***** Source data *****

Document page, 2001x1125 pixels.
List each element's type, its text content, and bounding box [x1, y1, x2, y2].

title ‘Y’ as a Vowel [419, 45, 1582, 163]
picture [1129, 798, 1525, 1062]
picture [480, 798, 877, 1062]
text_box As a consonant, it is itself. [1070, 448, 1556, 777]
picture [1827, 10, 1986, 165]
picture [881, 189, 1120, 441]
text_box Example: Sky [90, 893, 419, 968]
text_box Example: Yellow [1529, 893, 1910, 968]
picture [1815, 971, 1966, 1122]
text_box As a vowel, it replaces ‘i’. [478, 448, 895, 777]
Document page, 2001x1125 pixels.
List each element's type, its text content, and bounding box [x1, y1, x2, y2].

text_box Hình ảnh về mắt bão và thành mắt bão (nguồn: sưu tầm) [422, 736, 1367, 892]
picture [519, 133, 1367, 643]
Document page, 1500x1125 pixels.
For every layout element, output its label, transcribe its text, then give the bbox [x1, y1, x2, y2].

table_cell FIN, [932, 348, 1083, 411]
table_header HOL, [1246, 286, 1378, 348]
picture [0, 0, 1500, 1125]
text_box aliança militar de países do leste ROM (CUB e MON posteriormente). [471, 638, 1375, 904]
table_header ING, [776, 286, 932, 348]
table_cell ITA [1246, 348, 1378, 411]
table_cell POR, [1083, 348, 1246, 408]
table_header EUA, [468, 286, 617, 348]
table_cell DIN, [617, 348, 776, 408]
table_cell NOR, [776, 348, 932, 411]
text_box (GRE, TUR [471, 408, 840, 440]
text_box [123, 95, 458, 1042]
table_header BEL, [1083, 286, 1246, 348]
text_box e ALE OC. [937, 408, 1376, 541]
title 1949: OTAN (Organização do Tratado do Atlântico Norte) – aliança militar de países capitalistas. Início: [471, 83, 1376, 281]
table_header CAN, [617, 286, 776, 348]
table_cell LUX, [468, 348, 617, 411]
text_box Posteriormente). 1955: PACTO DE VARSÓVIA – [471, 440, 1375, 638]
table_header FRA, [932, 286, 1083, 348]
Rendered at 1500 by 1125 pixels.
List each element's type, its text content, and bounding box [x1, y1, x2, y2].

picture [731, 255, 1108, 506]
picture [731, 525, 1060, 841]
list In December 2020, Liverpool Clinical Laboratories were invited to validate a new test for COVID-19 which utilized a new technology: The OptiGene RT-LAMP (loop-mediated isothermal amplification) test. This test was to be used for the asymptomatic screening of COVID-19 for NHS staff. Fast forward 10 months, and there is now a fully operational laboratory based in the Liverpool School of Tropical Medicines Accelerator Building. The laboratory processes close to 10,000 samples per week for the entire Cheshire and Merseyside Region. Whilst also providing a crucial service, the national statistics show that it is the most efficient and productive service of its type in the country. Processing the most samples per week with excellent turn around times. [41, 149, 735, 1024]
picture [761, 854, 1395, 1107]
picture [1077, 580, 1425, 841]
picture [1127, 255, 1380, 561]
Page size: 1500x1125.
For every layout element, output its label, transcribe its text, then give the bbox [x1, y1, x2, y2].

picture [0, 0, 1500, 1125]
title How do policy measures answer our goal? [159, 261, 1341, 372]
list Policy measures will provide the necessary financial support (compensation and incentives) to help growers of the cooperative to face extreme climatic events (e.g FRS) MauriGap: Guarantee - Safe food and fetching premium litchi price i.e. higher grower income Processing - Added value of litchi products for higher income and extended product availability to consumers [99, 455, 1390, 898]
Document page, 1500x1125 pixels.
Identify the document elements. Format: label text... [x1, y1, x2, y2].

*****

_About this exercise_: Reply by returning the full set of records above exactly.

_Reply to the exercise_:
Document page, 2001x1125 pixels.
List each element's type, its text content, and bounding box [x1, y1, x2, y2].

title ‘Y’ as a Vowel [419, 45, 1582, 163]
picture [1129, 798, 1525, 1062]
picture [480, 798, 877, 1062]
text_box As a consonant, it is itself. [1070, 448, 1556, 777]
picture [1827, 10, 1986, 165]
picture [881, 189, 1120, 441]
text_box Example: Sky [90, 893, 419, 968]
text_box Example: Yellow [1529, 893, 1910, 968]
picture [1815, 971, 1966, 1122]
text_box As a vowel, it replaces ‘i’. [478, 448, 895, 777]
Document page, 2001x1125 pixels.
List each element's type, its text content, and bounding box [x1, y1, x2, y2].

text_box Hình ảnh về mắt bão và thành mắt bão (nguồn: sưu tầm) [422, 736, 1367, 892]
picture [519, 133, 1367, 643]
Document page, 1500x1125 pixels.
For every layout element, output its label, transcribe its text, then give the bbox [x1, y1, x2, y2].

table_cell FIN, [932, 348, 1083, 411]
table_header HOL, [1246, 286, 1378, 348]
picture [0, 0, 1500, 1125]
text_box aliança militar de países do leste ROM (CUB e MON posteriormente). [471, 638, 1375, 904]
table_header ING, [776, 286, 932, 348]
table_cell ITA [1246, 348, 1378, 411]
table_cell POR, [1083, 348, 1246, 408]
table_header EUA, [468, 286, 617, 348]
table_cell DIN, [617, 348, 776, 408]
table_cell NOR, [776, 348, 932, 411]
text_box (GRE, TUR [471, 408, 840, 440]
text_box [123, 95, 458, 1042]
table_header BEL, [1083, 286, 1246, 348]
text_box e ALE OC. [937, 408, 1376, 541]
title 1949: OTAN (Organização do Tratado do Atlântico Norte) – aliança militar de países capitalistas. Início: [471, 83, 1376, 281]
table_header CAN, [617, 286, 776, 348]
table_cell LUX, [468, 348, 617, 411]
text_box Posteriormente). 1955: PACTO DE VARSÓVIA – [471, 440, 1375, 638]
table_header FRA, [932, 286, 1083, 348]
Rendered at 1500 by 1125 pixels.
List each element's type, its text content, and bounding box [x1, y1, x2, y2].

picture [731, 255, 1108, 506]
picture [731, 525, 1060, 841]
list In December 2020, Liverpool Clinical Laboratories were invited to validate a new test for COVID-19 which utilized a new technology: The OptiGene RT-LAMP (loop-mediated isothermal amplification) test. This test was to be used for the asymptomatic screening of COVID-19 for NHS staff. Fast forward 10 months, and there is now a fully operational laboratory based in the Liverpool School of Tropical Medicines Accelerator Building. The laboratory processes close to 10,000 samples per week for the entire Cheshire and Merseyside Region. Whilst also providing a crucial service, the national statistics show that it is the most efficient and productive service of its type in the country. Processing the most samples per week with excellent turn around times. [41, 149, 735, 1024]
picture [761, 854, 1395, 1107]
picture [1077, 580, 1425, 841]
picture [1127, 255, 1380, 561]
Page size: 1500x1125.
For every layout element, output its label, transcribe its text, then give the bbox [x1, y1, x2, y2].

picture [0, 0, 1500, 1125]
title How do policy measures answer our goal? [159, 261, 1341, 372]
list Policy measures will provide the necessary financial support (compensation and incentives) to help growers of the cooperative to face extreme climatic events (e.g FRS) MauriGap: Guarantee - Safe food and fetching premium litchi price i.e. higher grower income Processing - Added value of litchi products for higher income and extended product availability to consumers [99, 455, 1390, 898]
Document page, 1500x1125 pixels.
Identify the document elements. Format: label text... [x1, y1, x2, y2].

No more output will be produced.